Allan Houser is considered one of the most important Native American artists of the 20th century. His work is displayed in collections throughout the southwest. In the east Houser’s work can be found at the National Museum of American Art and the Museum of Indian Art in Washington, D.C. In Japan his sculptures are featured at the Japanese Royal Collection in Tokyo. Houser was a member of the Chiricahua Apache tribe who moved to Santa Fe in 1934.
Chiricahua Apache Tribe
According to family history, Allan C. Haozous was born in Oklahoma in 1914 to Sam and Blossom Haozous who were members of the Chiricahua Apache tribe. Allan’s father fought with Geronimo and the Warm Springs Chiricahuas in defense of their native land in 1886. They eventually surrendered to the U.S. Army in the northern Mexican state of Chihuahua. In 1897 Haozous and other surviving members of the tribe were captured. They were imprisoned at Fort Sill, Oklahoma for the next 23 years. When they were freed a majority of the tribe returned to New Mexico to join the Mescalero Apache reservation. Sam and Blossom Haozous chose to stay in Oklahoma and that’s where their son Allan was born in 1914.
Santa Fe Indian School
At an early age their son showed an interest in emulating images that he saw in magazines and books and soon became adept at creating his own art forms. In 1934 his parents enrolled him in the Painting School at the Santa Fe Indian School. It was there that he became a protégé of Dorothy Dunn, the school’s most prominent teacher. Five years later exhibits of his work traveled from San Francisco to Washington D.C, and then Chicago.

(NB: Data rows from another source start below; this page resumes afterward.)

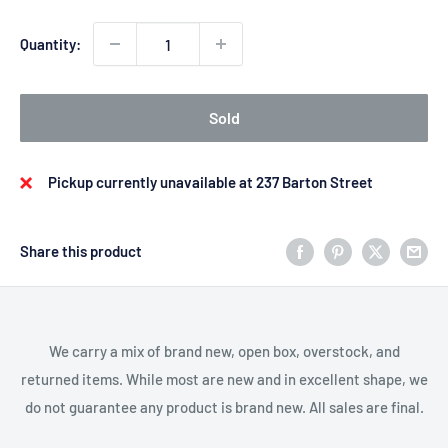
Quantity:
Sold
Pickup currently unavailable at 237 Barton Street
Share this product
We carry a mix of brand new, open box, overstock, and
returned items. While most are new and in excellent shape, we
do not guarantee any product is brand new. All sales are final.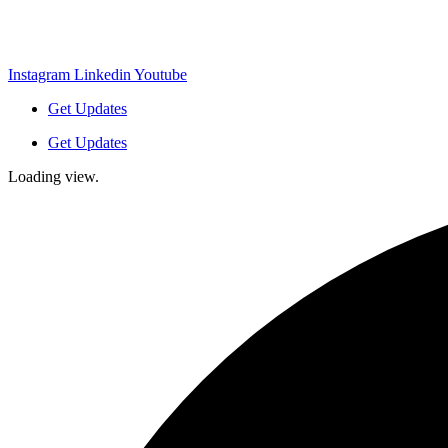
Instagram
Linkedin
Youtube
Get Updates
Get Updates
Loading view.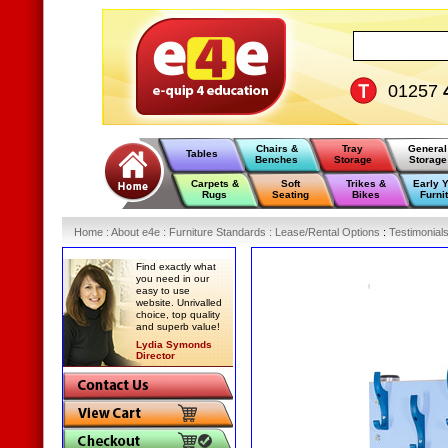
01257
Chairs &
Tray
General
Tables
Benches
Storage
Storage
Carpets &
Soft
Trikes &
Early 
Rugs
Seating
Bikes
Furni
Home
:
About e4e
:
Furniture Standards
:
Lease/Rental Options
:
Testimonial
Find exactly what
you need in our
easy to use
website. Unrivalled
choice, top quality
and superb value!
Lydia Symonds
Director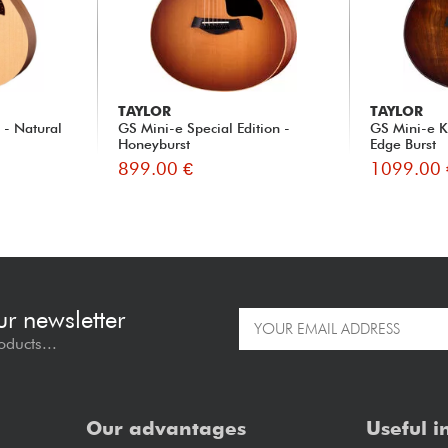
TAYLOR
TAYLOR
- Natural
GS Mini-e Special Edition -
GS Mini-e K
Honeyburst
Edge Burst
899.00 €
1099.00 
ur newsletter
oducts...
Our advantages
Useful i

Fedencía Anna Marie Chávez y Gallegos
Around that time he met and married Fedencía Anna Marie Chávez y Gallegos who was from the Chama Valley. A few years later they moved with three of their five sons to Los Angeles where Haozous sought employment during World War II. The family returned to Santa Fe in 1962 when Haozous was invited to join the faculty of the newly created Institute of American Indian Arts. It was during this time that the family changed their name to Houser, as Anna Marie said, “No one could pronounce our surname so we thought it better to change it but then people thought we were German.”